== Problem description ==
All of the lines below need to be copied exactly, apart from the pictures.

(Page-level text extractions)
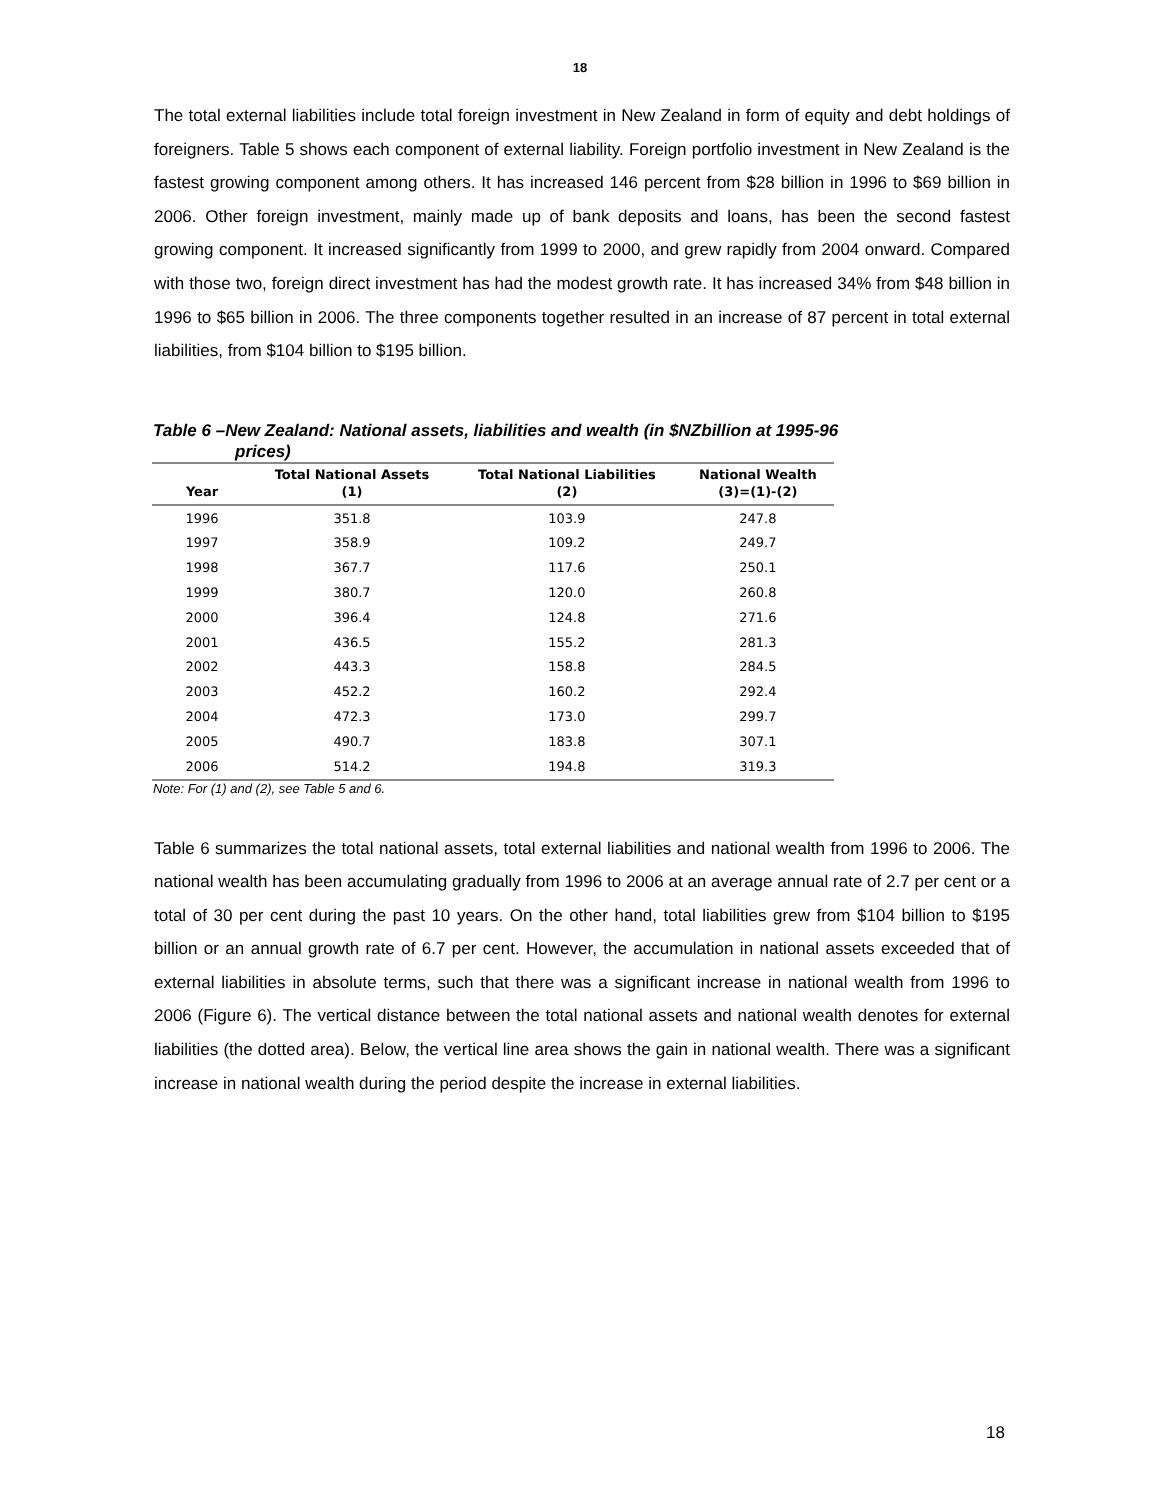18
The total external liabilities include total foreign investment in New Zealand in form of equity and debt holdings of foreigners. Table 5 shows each component of external liability. Foreign portfolio investment in New Zealand is the fastest growing component among others. It has increased 146 percent from $28 billion in 1996 to $69 billion in 2006. Other foreign investment, mainly made up of bank deposits and loans, has been the second fastest growing component. It increased significantly from 1999 to 2000, and grew rapidly from 2004 onward. Compared with those two, foreign direct investment has had the modest growth rate. It has increased 34% from $48 billion in 1996 to $65 billion in 2006. The three components together resulted in an increase of 87 percent in total external liabilities, from $104 billion to $195 billion.
Table 6 –New Zealand: National assets, liabilities and wealth (in $NZbillion at 1995-96
prices)
| Year | Total National Assets (1) | Total National Liabilities (2) | National Wealth (3)=(1)-(2) |
| --- | --- | --- | --- |
| 1996 | 351.8 | 103.9 | 247.8 |
| 1997 | 358.9 | 109.2 | 249.7 |
| 1998 | 367.7 | 117.6 | 250.1 |
| 1999 | 380.7 | 120.0 | 260.8 |
| 2000 | 396.4 | 124.8 | 271.6 |
| 2001 | 436.5 | 155.2 | 281.3 |
| 2002 | 443.3 | 158.8 | 284.5 |
| 2003 | 452.2 | 160.2 | 292.4 |
| 2004 | 472.3 | 173.0 | 299.7 |
| 2005 | 490.7 | 183.8 | 307.1 |
| 2006 | 514.2 | 194.8 | 319.3 |
Note: For (1) and (2), see Table 5 and 6.
Table 6 summarizes the total national assets, total external liabilities and national wealth from 1996 to 2006. The national wealth has been accumulating gradually from 1996 to 2006 at an average annual rate of 2.7 per cent or a total of 30 per cent during the past 10 years. On the other hand, total liabilities grew from $104 billion to $195 billion or an annual growth rate of 6.7 per cent. However, the accumulation in national assets exceeded that of external liabilities in absolute terms, such that there was a significant increase in national wealth from 1996 to 2006 (Figure 6). The vertical distance between the total national assets and national wealth denotes for external liabilities (the dotted area). Below, the vertical line area shows the gain in national wealth. There was a significant increase in national wealth during the period despite the increase in external liabilities.
18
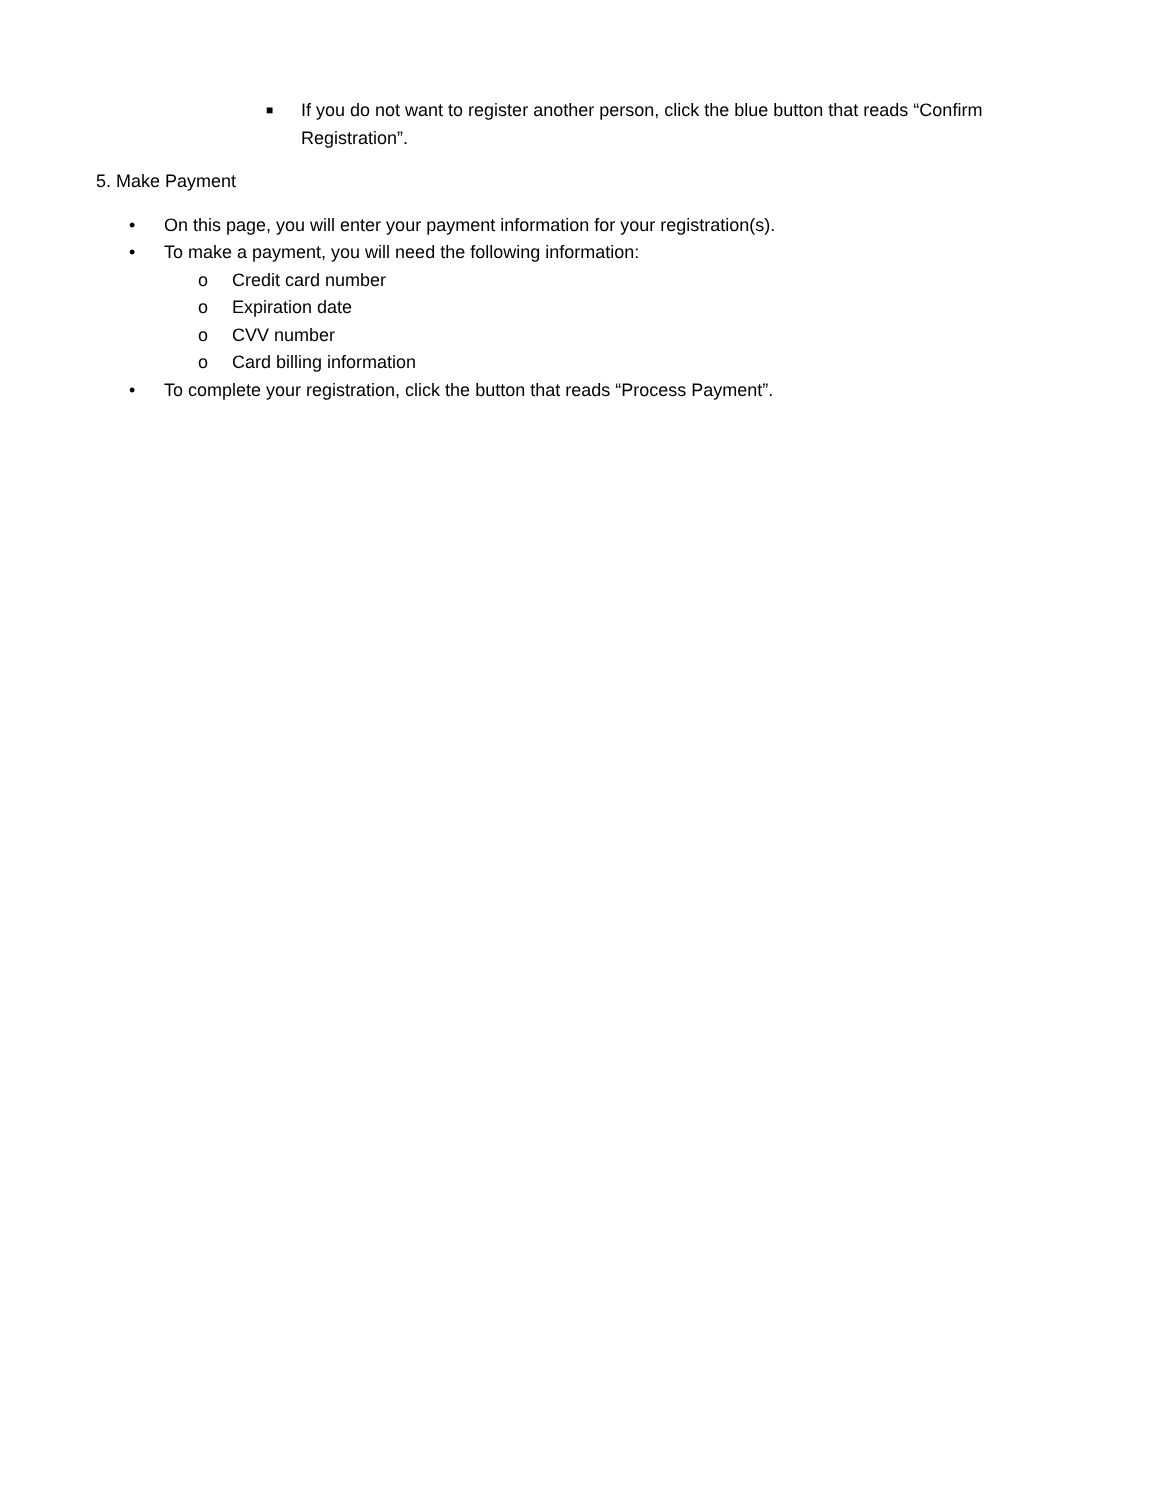■ If you do not want to register another person, click the blue button that reads “Confirm Registration”.
5. Make Payment
• On this page, you will enter your payment information for your registration(s).
• To make a payment, you will need the following information:
o Credit card number
o Expiration date
o CVV number
o Card billing information
• To complete your registration, click the button that reads “Process Payment”.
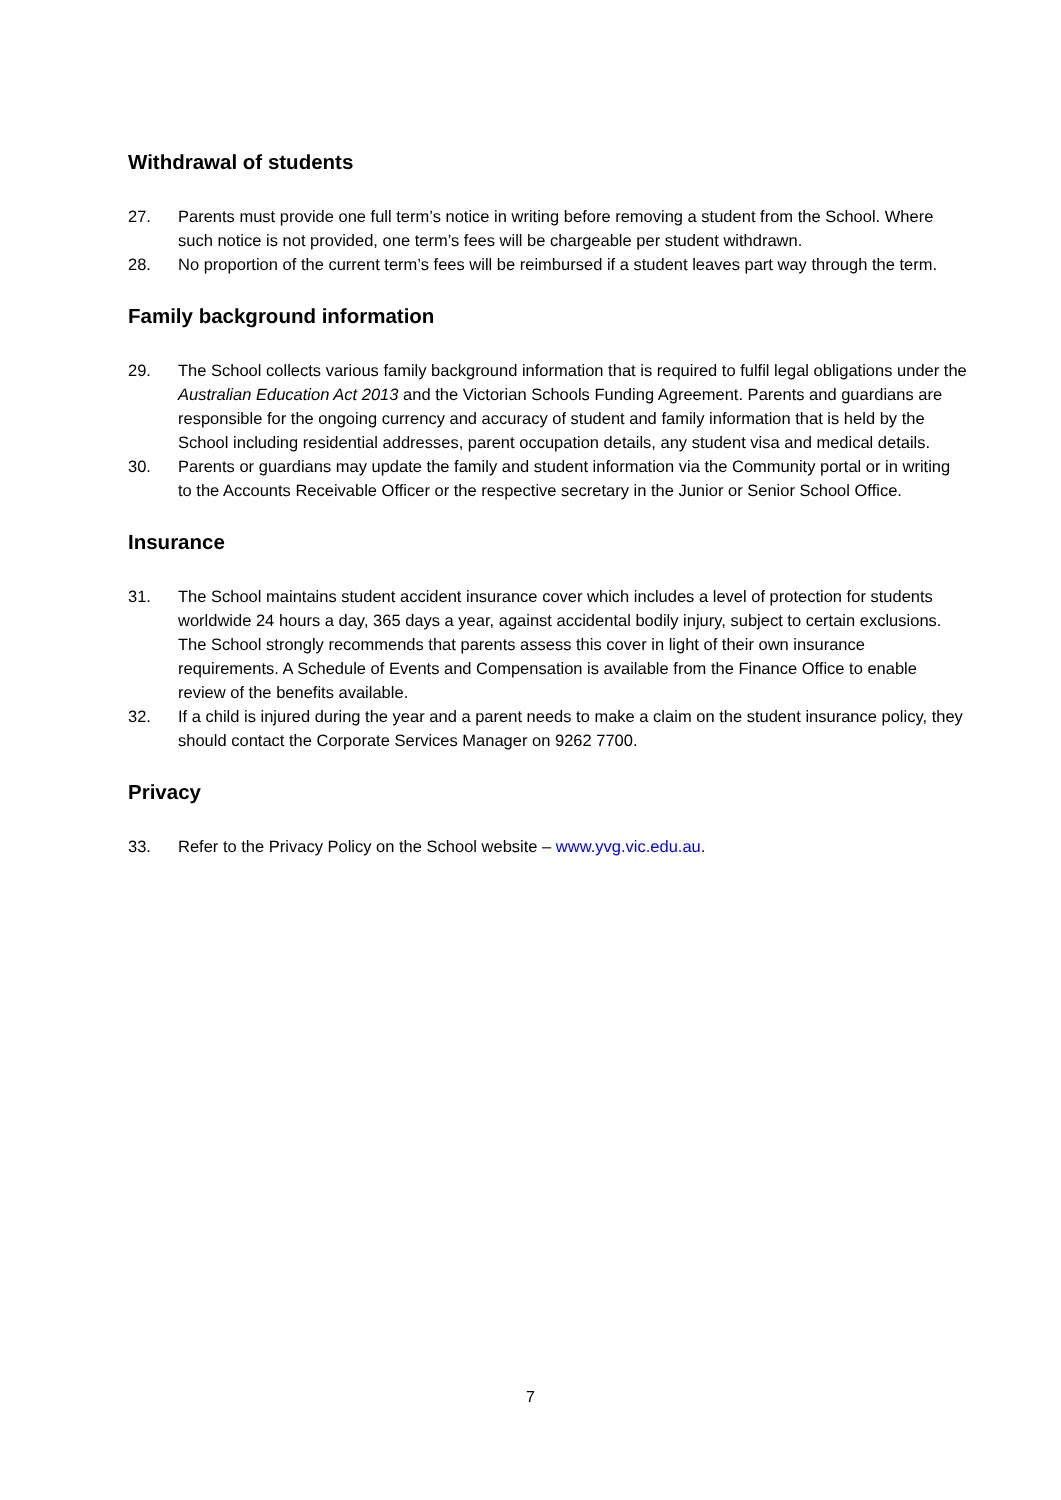Withdrawal of students
27. Parents must provide one full term’s notice in writing before removing a student from the School. Where such notice is not provided, one term’s fees will be chargeable per student withdrawn.
28. No proportion of the current term’s fees will be reimbursed if a student leaves part way through the term.
Family background information
29. The School collects various family background information that is required to fulfil legal obligations under the Australian Education Act 2013 and the Victorian Schools Funding Agreement. Parents and guardians are responsible for the ongoing currency and accuracy of student and family information that is held by the School including residential addresses, parent occupation details, any student visa and medical details.
30. Parents or guardians may update the family and student information via the Community portal or in writing to the Accounts Receivable Officer or the respective secretary in the Junior or Senior School Office.
Insurance
31. The School maintains student accident insurance cover which includes a level of protection for students worldwide 24 hours a day, 365 days a year, against accidental bodily injury, subject to certain exclusions. The School strongly recommends that parents assess this cover in light of their own insurance requirements. A Schedule of Events and Compensation is available from the Finance Office to enable review of the benefits available.
32. If a child is injured during the year and a parent needs to make a claim on the student insurance policy, they should contact the Corporate Services Manager on 9262 7700.
Privacy
33. Refer to the Privacy Policy on the School website – www.yvg.vic.edu.au.
7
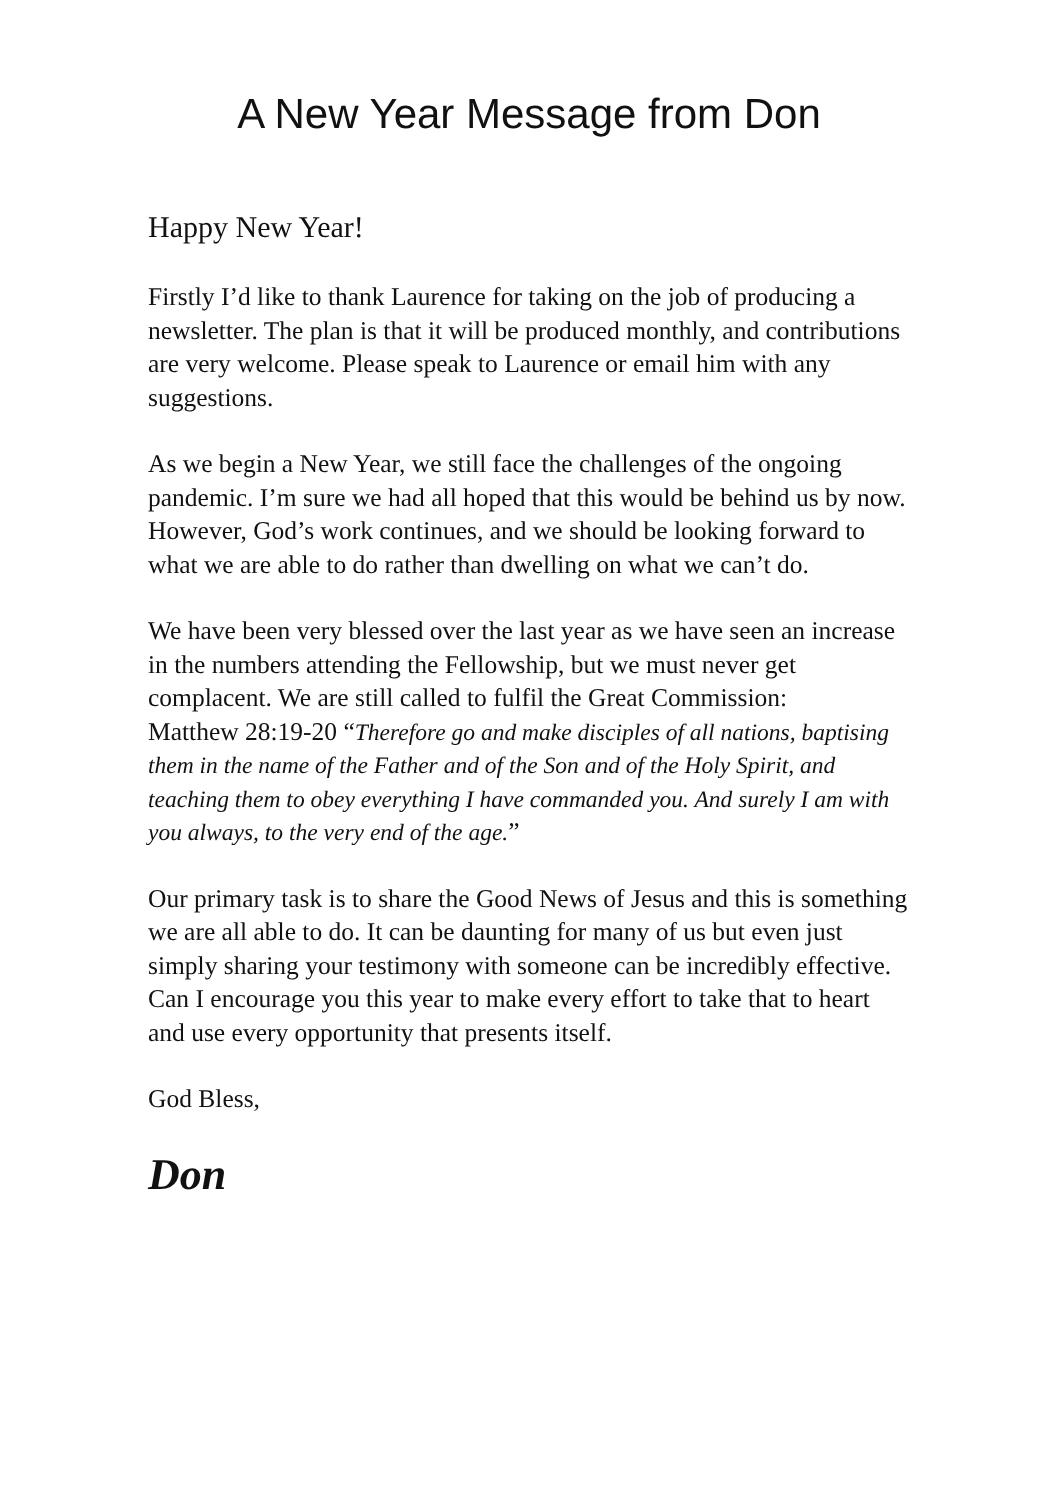A New Year Message from Don
Happy New Year!
Firstly I’d like to thank Laurence for taking on the job of producing a newsletter. The plan is that it will be produced monthly, and contributions are very welcome. Please speak to Laurence or email him with any suggestions.
As we begin a New Year, we still face the challenges of the ongoing pandemic. I’m sure we had all hoped that this would be behind us by now. However, God’s work continues, and we should be looking forward to what we are able to do rather than dwelling on what we can’t do.
We have been very blessed over the last year as we have seen an increase in the numbers attending the Fellowship, but we must never get complacent. We are still called to fulfil the Great Commission:
Matthew 28:19-20 “Therefore go and make disciples of all nations, baptising them in the name of the Father and of the Son and of the Holy Spirit, and teaching them to obey everything I have commanded you. And surely I am with you always, to the very end of the age.”
Our primary task is to share the Good News of Jesus and this is something we are all able to do. It can be daunting for many of us but even just simply sharing your testimony with someone can be incredibly effective.
Can I encourage you this year to make every effort to take that to heart and use every opportunity that presents itself.
God Bless,
Don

== Task response ==
18
The total external liabilities include total foreign investment in New Zealand in form of equity and debt holdings of foreigners. Table 5 shows each component of external liability. Foreign portfolio investment in New Zealand is the fastest growing component among others. It has increased 146 percent from $28 billion in 1996 to $69 billion in 2006. Other foreign investment, mainly made up of bank deposits and loans, has been the second fastest growing component. It increased significantly from 1999 to 2000, and grew rapidly from 2004 onward. Compared with those two, foreign direct investment has had the modest growth rate. It has increased 34% from $48 billion in 1996 to $65 billion in 2006. The three components together resulted in an increase of 87 percent in total external liabilities, from $104 billion to $195 billion.
Table 6 –New Zealand: National assets, liabilities and wealth (in $NZbillion at 1995-96
prices)
| Year | Total National Assets (1) | Total National Liabilities (2) | National Wealth (3)=(1)-(2) |
| --- | --- | --- | --- |
| 1996 | 351.8 | 103.9 | 247.8 |
| 1997 | 358.9 | 109.2 | 249.7 |
| 1998 | 367.7 | 117.6 | 250.1 |
| 1999 | 380.7 | 120.0 | 260.8 |
| 2000 | 396.4 | 124.8 | 271.6 |
| 2001 | 436.5 | 155.2 | 281.3 |
| 2002 | 443.3 | 158.8 | 284.5 |
| 2003 | 452.2 | 160.2 | 292.4 |
| 2004 | 472.3 | 173.0 | 299.7 |
| 2005 | 490.7 | 183.8 | 307.1 |
| 2006 | 514.2 | 194.8 | 319.3 |
Note: For (1) and (2), see Table 5 and 6.
Table 6 summarizes the total national assets, total external liabilities and national wealth from 1996 to 2006. The national wealth has been accumulating gradually from 1996 to 2006 at an average annual rate of 2.7 per cent or a total of 30 per cent during the past 10 years. On the other hand, total liabilities grew from $104 billion to $195 billion or an annual growth rate of 6.7 per cent. However, the accumulation in national assets exceeded that of external liabilities in absolute terms, such that there was a significant increase in national wealth from 1996 to 2006 (Figure 6). The vertical distance between the total national assets and national wealth denotes for external liabilities (the dotted area). Below, the vertical line area shows the gain in national wealth. There was a significant increase in national wealth during the period despite the increase in external liabilities.
18
■ If you do not want to register another person, click the blue button that reads “Confirm Registration”.
5. Make Payment
• On this page, you will enter your payment information for your registration(s).
• To make a payment, you will need the following information:
o Credit card number
o Expiration date
o CVV number
o Card billing information
• To complete your registration, click the button that reads “Process Payment”.
Withdrawal of students
27. Parents must provide one full term’s notice in writing before removing a student from the School. Where such notice is not provided, one term’s fees will be chargeable per student withdrawn.
28. No proportion of the current term’s fees will be reimbursed if a student leaves part way through the term.
Family background information
29. The School collects various family background information that is required to fulfil legal obligations under the Australian Education Act 2013 and the Victorian Schools Funding Agreement. Parents and guardians are responsible for the ongoing currency and accuracy of student and family information that is held by the School including residential addresses, parent occupation details, any student visa and medical details.
30. Parents or guardians may update the family and student information via the Community portal or in writing to the Accounts Receivable Officer or the respective secretary in the Junior or Senior School Office.
Insurance
31. The School maintains student accident insurance cover which includes a level of protection for students worldwide 24 hours a day, 365 days a year, against accidental bodily injury, subject to certain exclusions. The School strongly recommends that parents assess this cover in light of their own insurance requirements. A Schedule of Events and Compensation is available from the Finance Office to enable review of the benefits available.
32. If a child is injured during the year and a parent needs to make a claim on the student insurance policy, they should contact the Corporate Services Manager on 9262 7700.
Privacy
33. Refer to the Privacy Policy on the School website – www.yvg.vic.edu.au.
7
A New Year Message from Don
Happy New Year!
Firstly I’d like to thank Laurence for taking on the job of producing a newsletter. The plan is that it will be produced monthly, and contributions are very welcome. Please speak to Laurence or email him with any suggestions.
As we begin a New Year, we still face the challenges of the ongoing pandemic. I’m sure we had all hoped that this would be behind us by now. However, God’s work continues, and we should be looking forward to what we are able to do rather than dwelling on what we can’t do.
We have been very blessed over the last year as we have seen an increase in the numbers attending the Fellowship, but we must never get complacent. We are still called to fulfil the Great Commission:
Matthew 28:19-20 “Therefore go and make disciples of all nations, baptising them in the name of the Father and of the Son and of the Holy Spirit, and teaching them to obey everything I have commanded you. And surely I am with you always, to the very end of the age.”
Our primary task is to share the Good News of Jesus and this is something we are all able to do. It can be daunting for many of us but even just simply sharing your testimony with someone can be incredibly effective.
Can I encourage you this year to make every effort to take that to heart and use every opportunity that presents itself.
God Bless,
Don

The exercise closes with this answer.